The Soapbox Presents "Funk of July"--Photo courtesy The Soapbox Presents

The Soapbox Presents “Funk of July”–Photo courtesy The Soapbox Presents

Since its inception in 2020, The Soapbox Presents has featured and paid over seventy Black artists including musicians, photographers, dancers, and spoken word poets who are Broadway performers, Juilliard students, or emerging artists alike. And now, the Mellon funding is enabling The Soapbox Presents to expand its work into multiple formats. After presenting a live outdoor music season from May – September 2021, they will move to winter 2022 virtual programming in collaboration with the City University of New York, and produce a short film in spring 2022. But the challenge facing The Soapbox Presents is growing only as much as it can while retaining its values. The organization is determined to pay its artists as generously as possible, and any expansion to other urban centers would have to embody the same local leadership and street culture that has characterized their New York events.
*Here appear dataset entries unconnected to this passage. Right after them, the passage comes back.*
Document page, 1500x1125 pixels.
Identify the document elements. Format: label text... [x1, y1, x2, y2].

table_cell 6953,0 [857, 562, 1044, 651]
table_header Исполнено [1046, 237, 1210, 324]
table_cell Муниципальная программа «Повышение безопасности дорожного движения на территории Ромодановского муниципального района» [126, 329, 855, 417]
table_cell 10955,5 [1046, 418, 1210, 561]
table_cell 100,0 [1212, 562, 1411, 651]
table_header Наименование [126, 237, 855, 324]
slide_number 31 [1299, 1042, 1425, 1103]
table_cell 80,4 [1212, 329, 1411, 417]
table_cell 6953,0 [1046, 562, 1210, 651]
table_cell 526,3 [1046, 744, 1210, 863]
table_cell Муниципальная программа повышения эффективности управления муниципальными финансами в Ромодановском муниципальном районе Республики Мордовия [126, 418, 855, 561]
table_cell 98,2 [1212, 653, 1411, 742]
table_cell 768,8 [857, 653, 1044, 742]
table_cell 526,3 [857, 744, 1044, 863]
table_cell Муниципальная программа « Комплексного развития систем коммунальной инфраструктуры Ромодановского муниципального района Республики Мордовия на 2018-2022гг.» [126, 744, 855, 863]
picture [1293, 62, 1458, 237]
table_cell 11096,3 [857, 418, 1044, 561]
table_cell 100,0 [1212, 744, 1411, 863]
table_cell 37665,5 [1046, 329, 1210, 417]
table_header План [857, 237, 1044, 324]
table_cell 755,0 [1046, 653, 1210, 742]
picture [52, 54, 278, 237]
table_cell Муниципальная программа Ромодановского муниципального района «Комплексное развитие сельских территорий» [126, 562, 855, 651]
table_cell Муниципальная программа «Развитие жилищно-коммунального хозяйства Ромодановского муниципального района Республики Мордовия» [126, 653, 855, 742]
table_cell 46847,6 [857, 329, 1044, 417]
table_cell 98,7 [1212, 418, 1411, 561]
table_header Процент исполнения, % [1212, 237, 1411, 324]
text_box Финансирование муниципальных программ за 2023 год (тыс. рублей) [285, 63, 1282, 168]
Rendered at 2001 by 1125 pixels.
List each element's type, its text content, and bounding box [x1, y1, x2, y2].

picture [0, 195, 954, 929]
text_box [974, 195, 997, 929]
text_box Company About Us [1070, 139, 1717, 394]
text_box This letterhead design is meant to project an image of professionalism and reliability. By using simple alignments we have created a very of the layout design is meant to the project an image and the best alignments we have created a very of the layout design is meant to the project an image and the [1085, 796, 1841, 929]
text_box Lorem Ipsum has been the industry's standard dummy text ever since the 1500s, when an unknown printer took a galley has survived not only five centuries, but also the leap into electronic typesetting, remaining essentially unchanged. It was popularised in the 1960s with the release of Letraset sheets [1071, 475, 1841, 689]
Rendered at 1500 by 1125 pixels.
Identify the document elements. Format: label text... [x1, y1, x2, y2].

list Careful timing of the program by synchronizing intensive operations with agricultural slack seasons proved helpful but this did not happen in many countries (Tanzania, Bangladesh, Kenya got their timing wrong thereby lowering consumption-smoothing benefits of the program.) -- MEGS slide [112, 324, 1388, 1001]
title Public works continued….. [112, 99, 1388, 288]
There is nothing in American culture that Black people haven’t touched and transformed, and as the Harlem Stoop Sessions continued throughout the summer of 2021, “The Funk of July” insisted that American culture is also Black culture. The Soapbox Presents began on the streets during a devastating summer, but “being able to make something positive out of those emotions, and out of that space in that time, has been transformative in a lot of ways,” says Abney. “I hope that what The Soapbox Presents has done for me, it also does for the community.”